Saved data entries
BEGIN

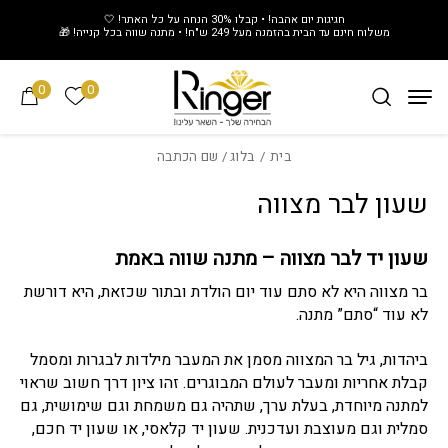
חזרה למעלה
Skip to Conten
חגיגות יום אהבה! • קבלו 30% הנחה על כל האתר! 🤍
משלוח חינם עד הבית בהזמנה מעל 249 ש"ח! • מתנה שווה בכל קנייה! 🎁
0
0
הרשימה של
בית
/
בלוג
/ שם הכתבה
שעון לבר מצווה
שעון יד לבר מצווה – מתנה שווה באמת
בר מצווה היא לא סתם עוד יום הולדת ובתור שכזאת, היא דורשת
לא עוד “סתם” מתנה.
ביהדות, גיל בר המצווה מסמן את המעבר מילדות לבגרות ומסמל
קבלת אחריות ומעבר לעולם המבוגרים. זהו ציון דרך חשוב שראוי
למתנה מיוחדת, בעלת ערך, שתהיה גם משמחת וגם שימושית, גם
סמלית וגם מעוצבת ועדכנית. שעון יד קלאסי, או שעון יד חכם,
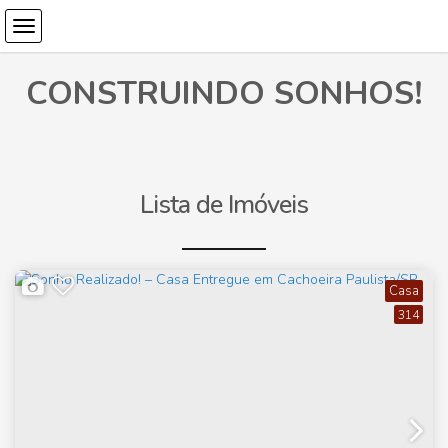
CONSTRUINDO SONHOS!
Lista de Imóveis
Casa
314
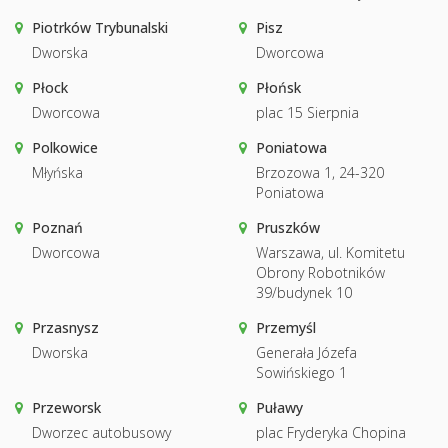
Piotrków Trybunalski
Pisz
Dworska
Dworcowa
Płock
Płońsk
Dworcowa
plac 15 Sierpnia
Polkowice
Poniatowa
Młyńska
Brzozowa 1, 24-320
Poniatowa
Poznań
Pruszków
Dworcowa
Warszawa, ul. Komitetu
Obrony Robotników
39/budynek 10
Przasnysz
Przemyśl
Dworska
Generała Józefa
Sowińskiego 1
Przeworsk
Puławy
Dworzec autobusowy
plac Fryderyka Chopina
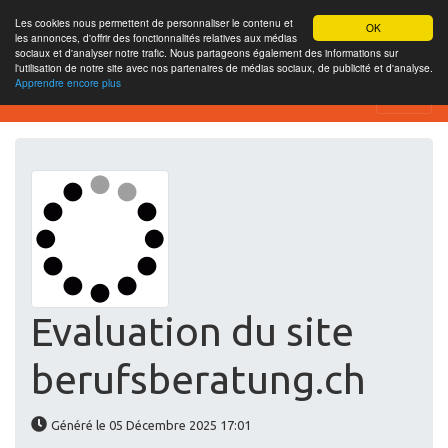
Les cookies nous permettent de personnaliser le contenu et
OK
les annonces, d'offrir des fonctionnalités relatives aux médias
sociaux et d'analyser notre trafic. Nous partageons également des informations sur
l'utilisation de notre site avec nos partenaires de médias sociaux, de publicité et d'analyse.
Apprendre encore plus
Website-SEO-Überprüfung
Evaluation du site
berufsberatung.ch
Généré le 05 Décembre 2025 17:01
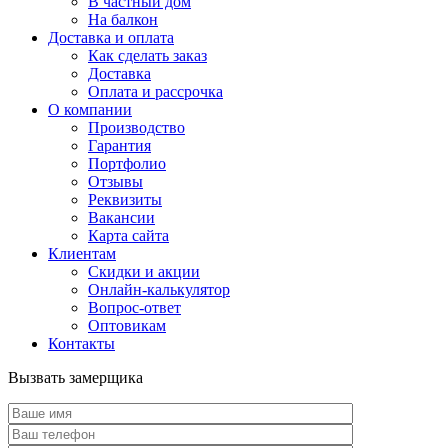
В частный дом
На балкон
Доставка и оплата
Как сделать заказ
Доставка
Оплата и рассрочка
О компании
Производство
Гарантия
Портфолио
Отзывы
Реквизиты
Вакансии
Карта сайта
Клиентам
Скидки и акции
Онлайн-калькулятор
Вопрос-ответ
Оптовикам
Контакты
Вызвать замерщика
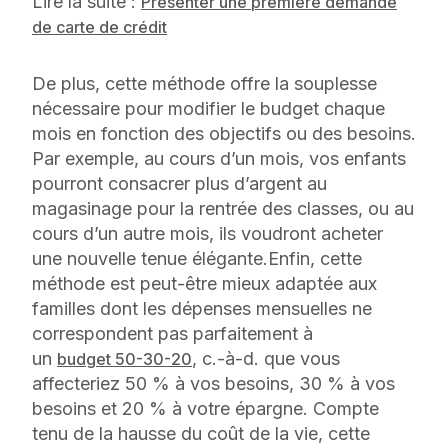
Lire la suite :
Présenter une première demande
de carte de crédit
De plus, cette méthode offre la souplesse
nécessaire pour modifier le budget chaque
mois en fonction des objectifs ou des besoins.
Par exemple, au cours d’un mois, vos enfants
pourront consacrer plus d’argent au
magasinage pour la rentrée des classes, ou au
cours d’un autre mois, ils voudront acheter
une nouvelle tenue élégante.Enfin, cette
méthode est peut-être mieux adaptée aux
familles dont les dépenses mensuelles ne
correspondent pas parfaitement à
un
, c.-à-d. que vous
budget 50-30-20
affecteriez 50 % à vos besoins, 30 % à vos
besoins et 20 % à votre épargne. Compte
tenu de la hausse du coût de la vie, cette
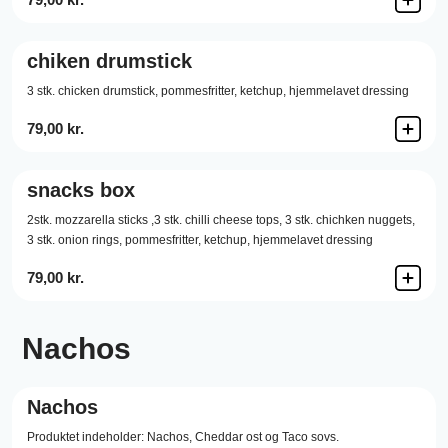
chiken drumstick
3 stk. chicken drumstick, pommesfritter, ketchup, hjemmelavet dressing
79,00 kr.
snacks box
2stk. mozzarella sticks ,3 stk. chilli cheese tops, 3 stk. chichken nuggets,
3 stk. onion rings, pommesfritter, ketchup, hjemmelavet dressing
79,00 kr.
Nachos
Nachos
Produktet indeholder: Nachos, Cheddar ost og Taco sovs.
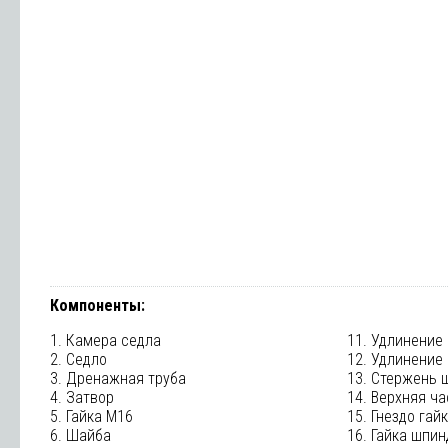
Компоненты:
1. Камера седла
11. Удлинение
2. Седло
12. Удлинение
3. Дренажная труба
13. Стержень 
4. Затвор
14. Верхняя ча
5. Гайка M16
15. Гнездо гай
6. Шайба
16. Гайка шпи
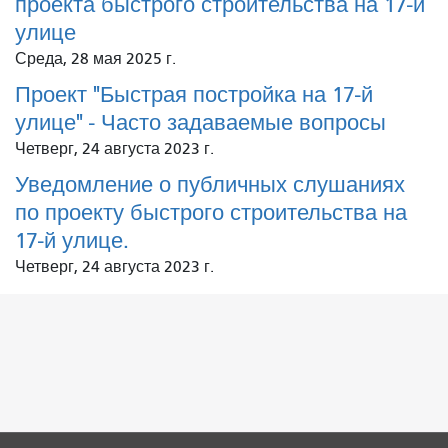
проекта быстрого строительства на 17-й
улице
Среда, 28 мая 2025 г.
Проект "Быстрая постройка на 17-й
улице" - Часто задаваемые вопросы
Четверг, 24 августа 2023 г.
Уведомление о публичных слушаниях
по проекту быстрого строительства на
17-й улице.
Четверг, 24 августа 2023 г.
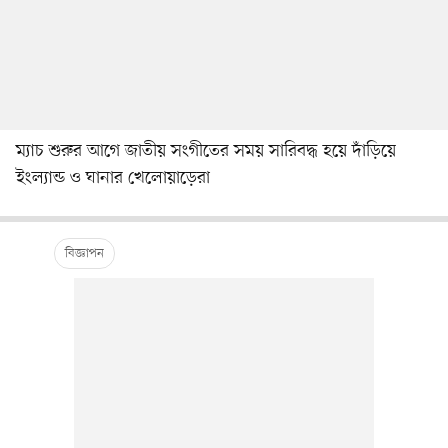
ম্যাচ শুরুর আগে জাতীয় সংগীতের সময় সারিবদ্ধ হয়ে দাঁড়িয়ে
ইংল্যান্ড ও ঘানার খেলোয়াড়েরা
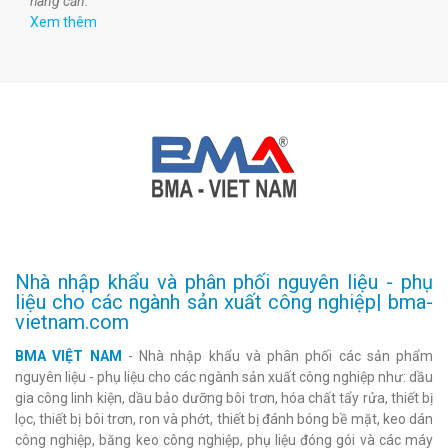
hàng cần.
Xem thêm
Nhà nhập khẩu và phân phối nguyên liệu - phụ
liệu cho các ngành sản xuất công nghiệp| bma-
vietnam.com
BMA VIỆT NAM
- Nhà nhập khẩu và phân phối các sản phẩm
nguyên liệu - phụ liệu cho các ngành sản xuất công nghiệp như: dầu
gia công linh kiện, dầu bảo dưỡng bôi trơn, hóa chất tẩy rửa, thiết bị
lọc, thiết bị bôi trơn, ron và phớt, thiết bị đánh bóng bề mặt, keo dán
công nghiệp, băng keo công nghiệp, phụ liệu đóng gói và các máy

END

Find every line in the material that contains the word "phối" and copy each of those lines.

Nhà nhập khẩu và phân phối nguyên liệu - phụ
- Nhà nhập khẩu và phân phối các sản phẩm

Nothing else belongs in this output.